High-Scale Design Conventions & Constraints
Availability & SLA Calculations
- 99% ("Two Nines"): ~3.65 days downtime/year | 14.4 minutes/day
- 99.9% ("Three Nines"): ~8.76 hours downtime/year | 1.44 minutes/day
- 99.99% ("Four Nines"): ~52.6 minutes downtime/year | 8.64 seconds/day
- 99.999% ("Five Nines"): ~5.26 minutes downtime/year | 864 milliseconds/day
Hardware & Network Baselines
- Commodity Server Storage: Modern NVMe drives handle up to 1-3 GB/s sequential reads/writes and 500k+ IOPS. HDDs handle around 100-200 MB/s sequential and only 100-200 IOPS.
- Network Bandwidth: Standard cloud server instances have network interfaces ranging from 10 Gbps to 100 Gbps.
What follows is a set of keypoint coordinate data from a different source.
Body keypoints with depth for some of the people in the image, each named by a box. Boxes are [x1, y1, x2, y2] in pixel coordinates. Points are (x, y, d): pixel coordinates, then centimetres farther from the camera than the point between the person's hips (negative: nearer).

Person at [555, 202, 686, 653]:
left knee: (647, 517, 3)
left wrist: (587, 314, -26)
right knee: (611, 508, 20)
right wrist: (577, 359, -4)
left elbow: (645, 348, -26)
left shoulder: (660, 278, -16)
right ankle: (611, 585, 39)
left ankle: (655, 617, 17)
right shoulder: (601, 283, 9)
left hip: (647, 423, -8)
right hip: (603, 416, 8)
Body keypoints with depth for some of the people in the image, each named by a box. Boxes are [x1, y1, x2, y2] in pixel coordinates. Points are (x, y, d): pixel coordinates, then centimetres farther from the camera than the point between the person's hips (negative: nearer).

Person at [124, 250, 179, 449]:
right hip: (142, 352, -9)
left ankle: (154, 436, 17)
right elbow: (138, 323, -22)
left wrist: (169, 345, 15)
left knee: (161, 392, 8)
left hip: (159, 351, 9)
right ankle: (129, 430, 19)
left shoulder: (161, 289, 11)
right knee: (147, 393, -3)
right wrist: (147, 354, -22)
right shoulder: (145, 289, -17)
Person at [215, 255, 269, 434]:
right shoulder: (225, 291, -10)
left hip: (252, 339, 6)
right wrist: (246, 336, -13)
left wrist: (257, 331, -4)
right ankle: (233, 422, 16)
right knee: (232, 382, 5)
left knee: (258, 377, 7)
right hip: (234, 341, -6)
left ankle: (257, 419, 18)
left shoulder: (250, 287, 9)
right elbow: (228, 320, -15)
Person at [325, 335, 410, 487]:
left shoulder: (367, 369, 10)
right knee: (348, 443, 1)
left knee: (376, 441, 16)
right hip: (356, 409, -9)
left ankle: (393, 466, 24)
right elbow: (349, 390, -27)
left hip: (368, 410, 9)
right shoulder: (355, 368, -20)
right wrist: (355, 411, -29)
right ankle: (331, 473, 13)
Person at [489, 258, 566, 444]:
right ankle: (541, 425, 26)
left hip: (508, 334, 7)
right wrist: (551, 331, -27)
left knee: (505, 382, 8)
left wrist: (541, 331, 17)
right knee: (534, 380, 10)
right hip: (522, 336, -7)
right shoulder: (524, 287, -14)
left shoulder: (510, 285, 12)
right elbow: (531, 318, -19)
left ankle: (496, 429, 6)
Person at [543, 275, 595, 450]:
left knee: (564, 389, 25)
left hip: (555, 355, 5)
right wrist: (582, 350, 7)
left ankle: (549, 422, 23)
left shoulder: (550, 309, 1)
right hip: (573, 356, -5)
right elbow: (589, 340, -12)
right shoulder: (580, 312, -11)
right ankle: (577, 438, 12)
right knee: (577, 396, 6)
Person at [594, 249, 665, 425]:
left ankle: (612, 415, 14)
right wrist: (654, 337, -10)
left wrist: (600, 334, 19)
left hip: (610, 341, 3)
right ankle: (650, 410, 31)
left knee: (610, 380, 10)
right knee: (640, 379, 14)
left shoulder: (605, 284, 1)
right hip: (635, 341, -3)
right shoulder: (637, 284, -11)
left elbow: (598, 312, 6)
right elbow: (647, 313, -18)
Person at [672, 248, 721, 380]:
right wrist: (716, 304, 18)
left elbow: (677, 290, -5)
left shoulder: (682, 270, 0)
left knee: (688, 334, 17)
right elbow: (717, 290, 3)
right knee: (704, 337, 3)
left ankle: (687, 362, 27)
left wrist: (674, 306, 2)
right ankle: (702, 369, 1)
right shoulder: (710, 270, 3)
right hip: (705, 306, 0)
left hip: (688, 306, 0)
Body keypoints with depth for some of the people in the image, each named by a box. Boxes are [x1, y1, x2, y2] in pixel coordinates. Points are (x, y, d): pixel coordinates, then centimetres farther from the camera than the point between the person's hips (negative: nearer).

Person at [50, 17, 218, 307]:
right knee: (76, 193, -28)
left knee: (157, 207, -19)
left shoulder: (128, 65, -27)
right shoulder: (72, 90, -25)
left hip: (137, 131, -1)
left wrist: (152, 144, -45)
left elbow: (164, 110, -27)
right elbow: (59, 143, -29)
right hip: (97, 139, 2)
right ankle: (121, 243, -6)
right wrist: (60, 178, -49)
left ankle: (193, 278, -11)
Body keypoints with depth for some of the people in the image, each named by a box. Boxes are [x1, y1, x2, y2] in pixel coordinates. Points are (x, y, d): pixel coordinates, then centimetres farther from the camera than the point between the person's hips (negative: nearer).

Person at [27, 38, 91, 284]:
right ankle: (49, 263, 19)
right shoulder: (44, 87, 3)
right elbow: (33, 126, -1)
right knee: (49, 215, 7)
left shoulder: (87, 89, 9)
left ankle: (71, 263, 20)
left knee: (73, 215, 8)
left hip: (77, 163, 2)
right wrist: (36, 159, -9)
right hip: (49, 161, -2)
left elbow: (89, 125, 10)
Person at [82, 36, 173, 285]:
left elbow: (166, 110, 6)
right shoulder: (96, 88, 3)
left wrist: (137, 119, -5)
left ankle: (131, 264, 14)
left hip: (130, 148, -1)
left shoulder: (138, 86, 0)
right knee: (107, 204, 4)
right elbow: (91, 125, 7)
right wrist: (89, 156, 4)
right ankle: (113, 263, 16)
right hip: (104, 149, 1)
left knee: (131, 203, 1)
Ensure your data transfer calculations do not saturate the network interface cards (NIC).
- TCP/IP Socket Limits: A single IP can theoretically have up to 65,535 ports. An application server handling incoming traffic is constrained by file descriptors (
ulimit), memory per connection (roughly 4KB–64KB overhead per TCP connection), and available ports if acting as a reverse proxy or outbound client.